_Page text:_
- Birth name: Stephen Phillips
- Born: 20 July London, England
- Genres: Pop; R&B; Electronica;
- Occupations: Record Producer; Composer; DJ; TV Producer; Executive Producer; Remixer;
- Instrument(s): Piano, Saxophone, Clarinet, Bugle, Guitar, Drums
- Years active: 1995–present
- Labels: Kalvo Music, Handshake / Sony Music Latin
- Website: kaydean.net

= Kaydean =

British-American record and TV producer

Kaydean is a British-American record and TV producer, composer, DJ, record label executive and artist manager. Kaydean produces, composes and arranges music in the Dance, Electronica, Latin Pop, Contemporary R&B, and Electronica genres. Born in London, he has worked with many artists including Janet Jackson, Maxi Priest, Robyn, Man Parrish, Angel "Cucco" Peña, Baron Lopez, Raekwon, Ky-Mani Marley, Frankie Cutlass and Nocera amongst others. He is also known for discovering Latin Pop Star Janid and managing her career. He produced her Spanish album "La Magia" under the Sony Music Latin imprint label, Handshake and her Hit Single "Penicilina". In 2015 he debuted as a TV executive producer with Janid's reality show on Mega TV, Janid: Atrediva The first episode aired on 6 September 2015.

_Dataset extract:_
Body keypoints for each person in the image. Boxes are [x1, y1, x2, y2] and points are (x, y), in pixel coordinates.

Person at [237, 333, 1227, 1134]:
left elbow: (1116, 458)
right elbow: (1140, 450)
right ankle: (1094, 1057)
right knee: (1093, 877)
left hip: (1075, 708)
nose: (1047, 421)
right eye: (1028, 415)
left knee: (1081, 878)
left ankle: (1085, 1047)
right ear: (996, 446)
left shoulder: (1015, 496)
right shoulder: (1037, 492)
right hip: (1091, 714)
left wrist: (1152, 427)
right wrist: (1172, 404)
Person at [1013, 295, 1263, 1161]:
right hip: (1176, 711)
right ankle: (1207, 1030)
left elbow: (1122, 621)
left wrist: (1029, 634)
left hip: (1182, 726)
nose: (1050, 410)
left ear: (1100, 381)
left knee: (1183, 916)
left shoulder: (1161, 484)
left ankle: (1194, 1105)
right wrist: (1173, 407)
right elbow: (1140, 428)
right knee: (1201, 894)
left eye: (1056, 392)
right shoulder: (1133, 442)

* * *

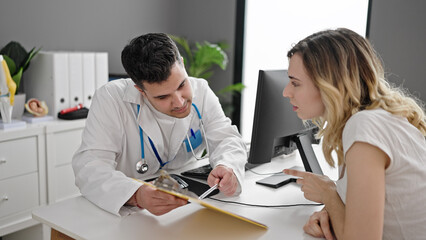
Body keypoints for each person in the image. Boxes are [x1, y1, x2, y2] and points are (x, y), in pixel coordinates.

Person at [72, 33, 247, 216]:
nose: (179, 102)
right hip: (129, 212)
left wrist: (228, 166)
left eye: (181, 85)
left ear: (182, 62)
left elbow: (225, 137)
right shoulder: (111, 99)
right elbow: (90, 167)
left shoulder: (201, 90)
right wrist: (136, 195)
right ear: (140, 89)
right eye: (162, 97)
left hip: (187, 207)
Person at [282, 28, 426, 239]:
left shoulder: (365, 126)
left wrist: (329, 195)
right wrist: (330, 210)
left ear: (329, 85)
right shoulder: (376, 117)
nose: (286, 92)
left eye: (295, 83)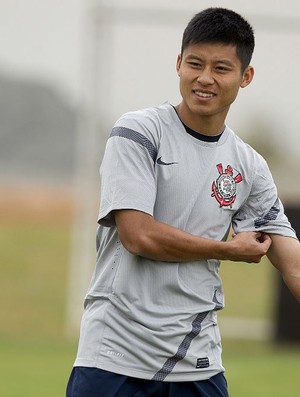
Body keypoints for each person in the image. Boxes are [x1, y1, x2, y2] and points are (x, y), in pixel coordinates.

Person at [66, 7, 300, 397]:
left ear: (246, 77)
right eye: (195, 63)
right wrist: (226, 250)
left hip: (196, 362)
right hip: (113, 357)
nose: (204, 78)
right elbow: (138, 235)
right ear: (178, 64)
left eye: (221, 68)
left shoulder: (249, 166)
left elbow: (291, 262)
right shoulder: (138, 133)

_Activities:_
**A.** Please list every instrument named in the Kaydean profile.
**B.** Reproduce a passage of the Kaydean profile, substituting "among others" for "amongst others". Begin at the words "Kaydean is a" and stop after "6 September 2015.".
The material above comes from a source separate from the Kaydean profile.

_Results for each task:_
**A.** Piano, Saxophone, Clarinet, Bugle, Guitar, Drums

**B.**
Kaydean is a British-American record and TV producer, composer, DJ, record label executive and artist manager. Kaydean produces, composes and arranges music in the Dance, Electronica, Latin Pop, Contemporary R&B, and Electronica genres. Born in London, he has worked with many artists including Janet Jackson, Maxi Priest, Robyn, Man Parrish, Angel "Cucco" Peña, Baron Lopez, Raekwon, Ky-Mani Marley, Frankie Cutlass and Nocera among others. He is also known for discovering Latin Pop Star Janid and managing her career. He produced her Spanish album "La Magia" under the Sony Music Latin imprint label, Handshake and her Hit Single "Penicilina". In 2015 he debuted as a TV executive producer with Janid's reality show on Mega TV, Janid: Atrediva The first episode aired on 6 September 2015.